▶ **Exercise instructions**
Pull out every line in the records below that contains the word "What", and copy each such line in full.

▶ **Exercise materials**
▼
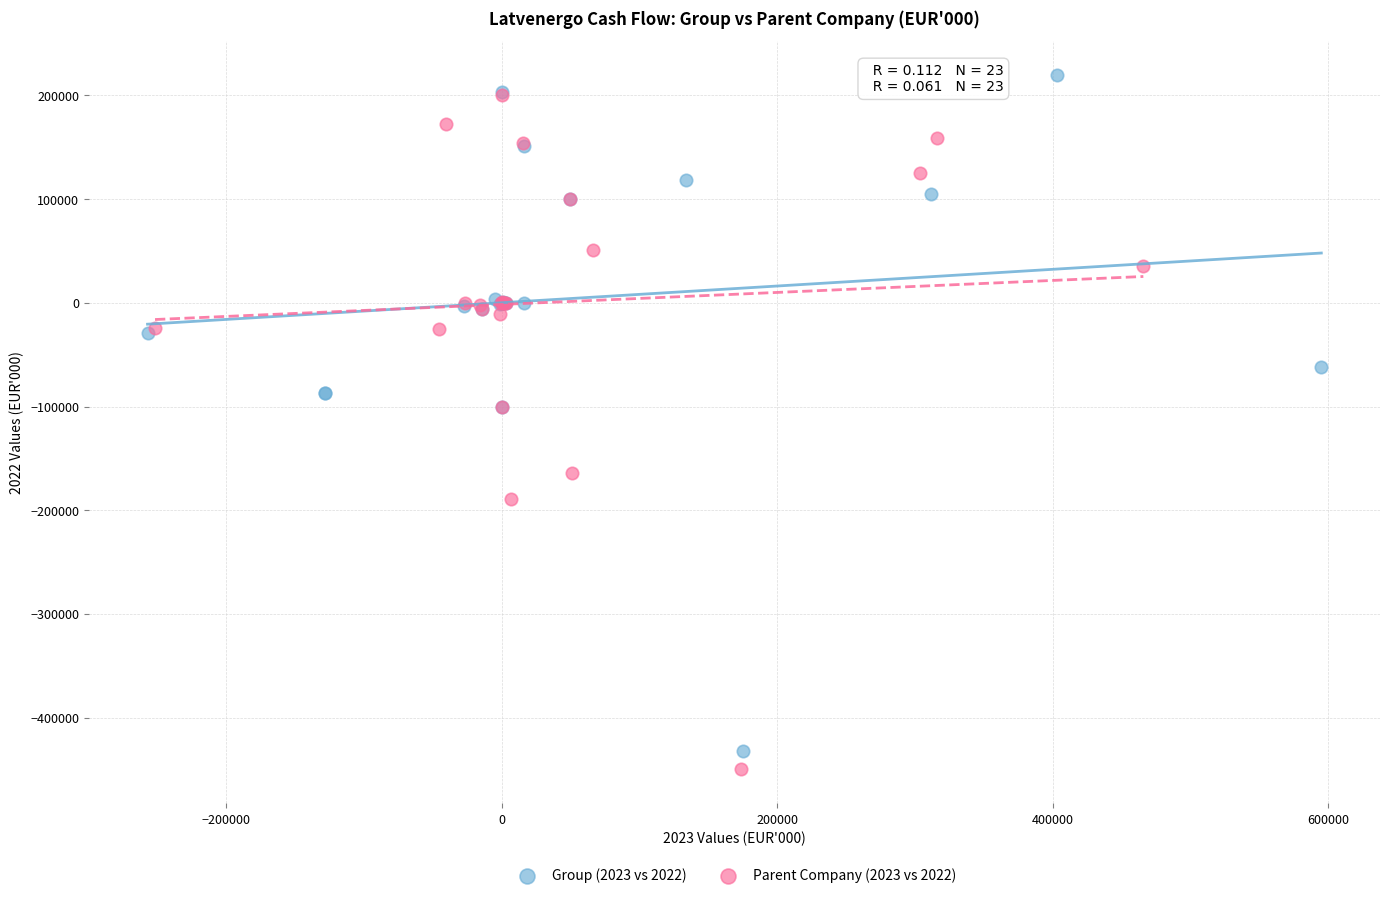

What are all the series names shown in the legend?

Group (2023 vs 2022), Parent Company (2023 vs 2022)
▲
▼
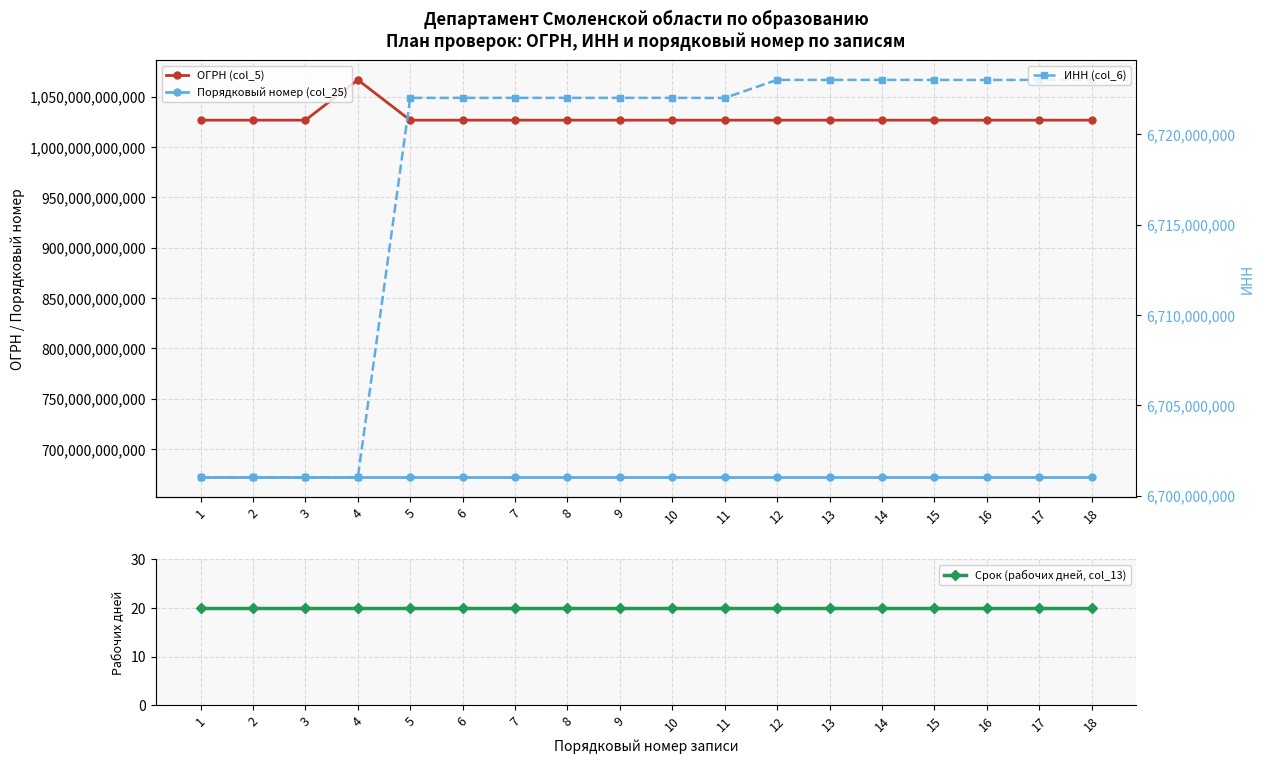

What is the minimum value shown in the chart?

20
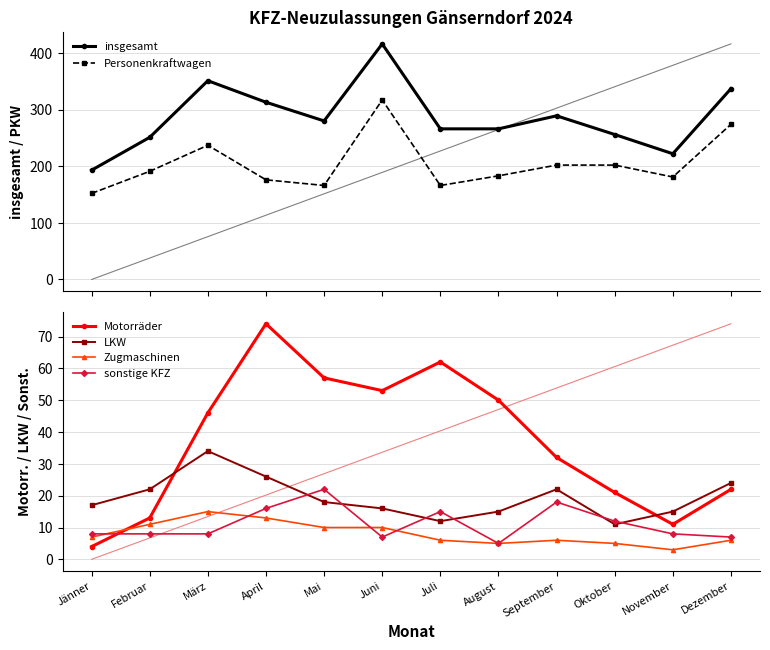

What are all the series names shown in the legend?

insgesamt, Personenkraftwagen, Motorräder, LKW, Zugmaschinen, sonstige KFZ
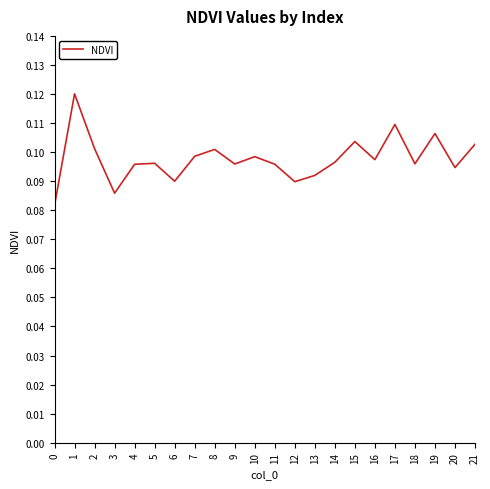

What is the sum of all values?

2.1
▲
▶ **Response**
What are all the series names shown in the legend?
What is the minimum value shown in the chart?
What are all the series names shown in the legend?
What is the sum of all values?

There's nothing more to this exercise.